▶ [Records for the task]:
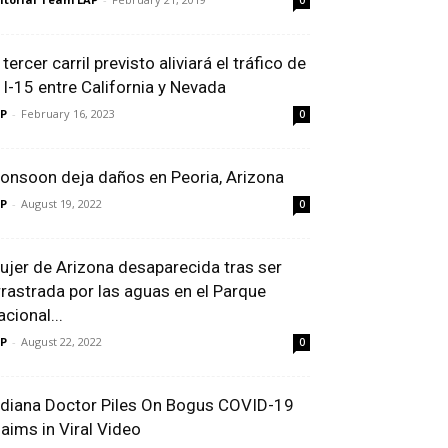
0
 tercer carril previsto aliviará el tráfico de
a I-15 entre California y Nevada
P
-
February 16, 2023
0
onsoon deja daños en Peoria, Arizona
P
-
August 19, 2022
0
ujer de Arizona desaparecida tras ser
rrastrada por las aguas en el Parque
cional...
P
-
August 22, 2022
0
ndiana Doctor Piles On Bogus COVID-19
laims in Viral Video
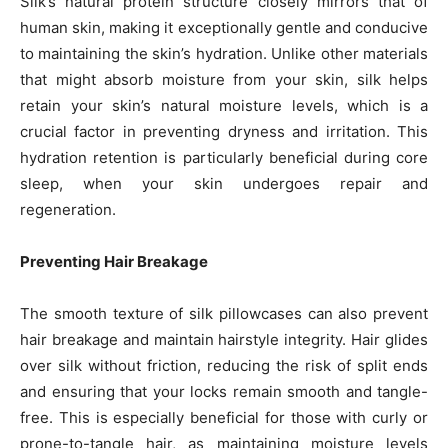
Silk’s natural protein structure closely mirrors that of
human skin, making it exceptionally gentle and conducive
to maintaining the skin’s hydration. Unlike other materials
that might absorb moisture from your skin, silk helps
retain your skin’s natural moisture levels, which is a
crucial factor in preventing dryness and irritation. This
hydration retention is particularly beneficial during core
sleep, when your skin undergoes repair and
regeneration.
Preventing Hair Breakage
The smooth texture of silk pillowcases can also prevent
hair breakage and maintain hairstyle integrity. Hair glides
over silk without friction, reducing the risk of split ends
and ensuring that your locks remain smooth and tangle-
free. This is especially beneficial for those with curly or
prone-to-tangle hair, as maintaining moisture levels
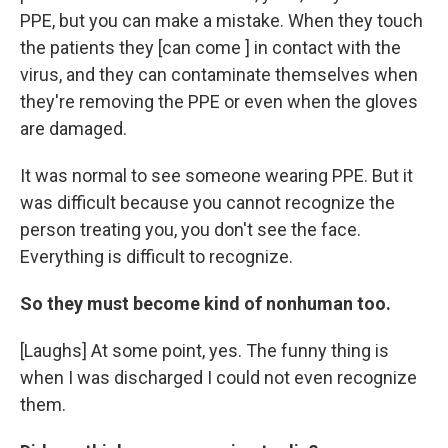
PPE, but you can make a mistake. When they touch
the patients they [can come ] in contact with the
virus, and they can contaminate themselves when
they're removing the PPE or even when the gloves
are damaged.
It was normal to see someone wearing PPE. But it
was difficult because you cannot recognize the
person treating you, you don't see the face.
Everything is difficult to recognize.
So they must become kind of nonhuman too.
[Laughs] At some point, yes. The funny thing is
when I was discharged I could not even recognize
them.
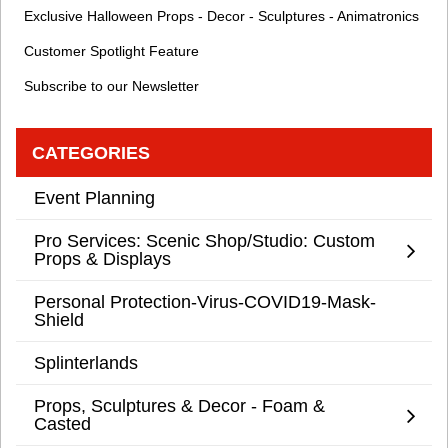
Exclusive Halloween Props - Decor - Sculptures - Animatronics
Customer Spotlight Feature
Subscribe to our Newsletter
CATEGORIES
Event Planning
Pro Services: Scenic Shop/Studio: Custom
Props & Displays
Personal Protection-Virus-COVID19-Mask-
Shield
Splinterlands
Props, Sculptures & Decor - Foam &
Casted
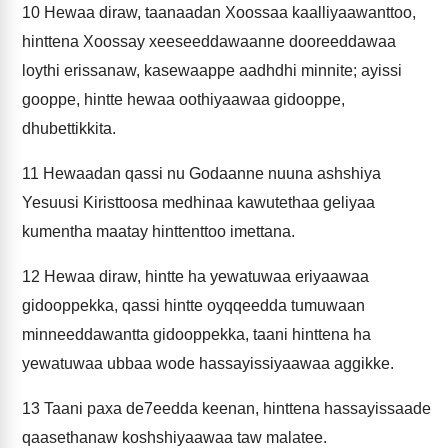
10
Hewaa diraw, taanaadan Xoossaa kaalliyaawanttoo,
hinttena Xoossay xeeseeddawaanne dooreeddawaa
loythi erissanaw, kasewaappe aadhdhi minnite; ayissi
gooppe, hintte hewaa oothiyaawaa gidooppe,
dhubettikkita.
11
Hewaadan qassi nu Godaanne nuuna ashshiya
Yesuusi Kiristtoosa medhinaa kawutethaa geliyaa
kumentha maatay hinttenttoo imettana.
12
Hewaa diraw, hintte ha yewatuwaa eriyaawaa
gidooppekka, qassi hintte oyqqeedda tumuwaan
minneeddawantta gidooppekka, taani hinttena ha
yewatuwaa ubbaa wode hassayissiyaawaa aggikke.
13
Taani paxa de7eedda keenan, hinttena hassayissaade
qaasethanaw koshshiyaawaa taw malatee.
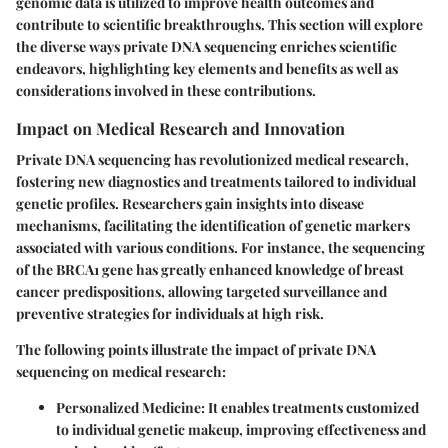
genomic data is utilized to improve health outcomes and
contribute to scientific breakthroughs. This section will explore
the diverse ways private DNA sequencing enriches scientific
endeavors, highlighting key elements and benefits as well as
considerations involved in these contributions.
Impact on Medical Research and Innovation
Private DNA sequencing has revolutionized medical research,
fostering new diagnostics and treatments tailored to individual
genetic profiles. Researchers gain insights into disease
mechanisms, facilitating the identification of genetic markers
associated with various conditions. For instance, the sequencing
of the BRCA1 gene has greatly enhanced knowledge of breast
cancer predispositions, allowing targeted surveillance and
preventive strategies for individuals at high risk.
The following points illustrate the impact of private DNA
sequencing on medical research:
Personalized Medicine
: It enables treatments customized
to individual genetic makeup, improving effectiveness and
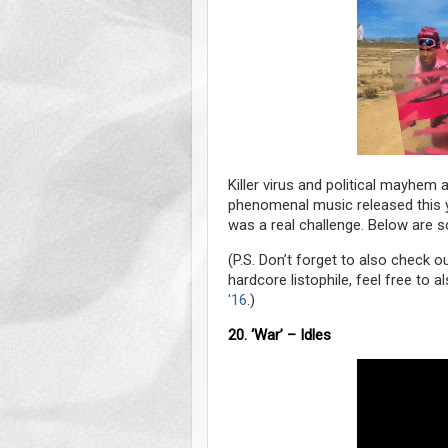
Killer virus and political mayhem
phenomenal music released this yea
was a real challenge. Below are so
(P.S. Don’t forget to also check 
hardcore listophile, feel free to
'16
.)
20. ‘War’ – Idles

▶ [Problem]:
What you return must match the records exactly, apart from the images, which are omitted.

▶ [Exercise result]:
0
 tercer carril previsto aliviará el tráfico de
a I-15 entre California y Nevada
P
-
February 16, 2023
0
onsoon deja daños en Peoria, Arizona
P
-
August 19, 2022
0
ujer de Arizona desaparecida tras ser
rrastrada por las aguas en el Parque
cional...
P
-
August 22, 2022
0
ndiana Doctor Piles On Bogus COVID-19
laims in Viral Video
Silk’s natural protein structure closely mirrors that of
human skin, making it exceptionally gentle and conducive
to maintaining the skin’s hydration. Unlike other materials
that might absorb moisture from your skin, silk helps
retain your skin’s natural moisture levels, which is a
crucial factor in preventing dryness and irritation. This
hydration retention is particularly beneficial during core
sleep, when your skin undergoes repair and
regeneration.
Preventing Hair Breakage
The smooth texture of silk pillowcases can also prevent
hair breakage and maintain hairstyle integrity. Hair glides
over silk without friction, reducing the risk of split ends
and ensuring that your locks remain smooth and tangle-
free. This is especially beneficial for those with curly or
prone-to-tangle hair, as maintaining moisture levels
PPE, but you can make a mistake. When they touch
the patients they [can come ] in contact with the
virus, and they can contaminate themselves when
they're removing the PPE or even when the gloves
are damaged.
It was normal to see someone wearing PPE. But it
was difficult because you cannot recognize the
person treating you, you don't see the face.
Everything is difficult to recognize.
So they must become kind of nonhuman too.
[Laughs] At some point, yes. The funny thing is
when I was discharged I could not even recognize
them.
Exclusive Halloween Props - Decor - Sculptures - Animatronics
Customer Spotlight Feature
Subscribe to our Newsletter
CATEGORIES
Event Planning
Pro Services: Scenic Shop/Studio: Custom
Props & Displays
Personal Protection-Virus-COVID19-Mask-
Shield
Splinterlands
Props, Sculptures & Decor - Foam &
Casted
10
Hewaa diraw, taanaadan Xoossaa kaalliyaawanttoo,
hinttena Xoossay xeeseeddawaanne dooreeddawaa
loythi erissanaw, kasewaappe aadhdhi minnite; ayissi
gooppe, hintte hewaa oothiyaawaa gidooppe,
dhubettikkita.
11
Hewaadan qassi nu Godaanne nuuna ashshiya
Yesuusi Kiristtoosa medhinaa kawutethaa geliyaa
kumentha maatay hinttenttoo imettana.
12
Hewaa diraw, hintte ha yewatuwaa eriyaawaa
gidooppekka, qassi hintte oyqqeedda tumuwaan
minneeddawantta gidooppekka, taani hinttena ha
yewatuwaa ubbaa wode hassayissiyaawaa aggikke.
13
Taani paxa de7eedda keenan, hinttena hassayissaade
qaasethanaw koshshiyaawaa taw malatee.
genomic data is utilized to improve health outcomes and
contribute to scientific breakthroughs. This section will explore
the diverse ways private DNA sequencing enriches scientific
endeavors, highlighting key elements and benefits as well as
considerations involved in these contributions.
Impact on Medical Research and Innovation
Private DNA sequencing has revolutionized medical research,
fostering new diagnostics and treatments tailored to individual
genetic profiles. Researchers gain insights into disease
mechanisms, facilitating the identification of genetic markers
associated with various conditions. For instance, the sequencing
of the BRCA1 gene has greatly enhanced knowledge of breast
cancer predispositions, allowing targeted surveillance and
preventive strategies for individuals at high risk.
The following points illustrate the impact of private DNA
sequencing on medical research:
Personalized Medicine
: It enables treatments customized
to individual genetic makeup, improving effectiveness and
Killer virus and political mayhem
phenomenal music released this yea
was a real challenge. Below are so
(P.S. Don’t forget to also check 
hardcore listophile, feel free to
'16
.)
20. ‘War’ – Idles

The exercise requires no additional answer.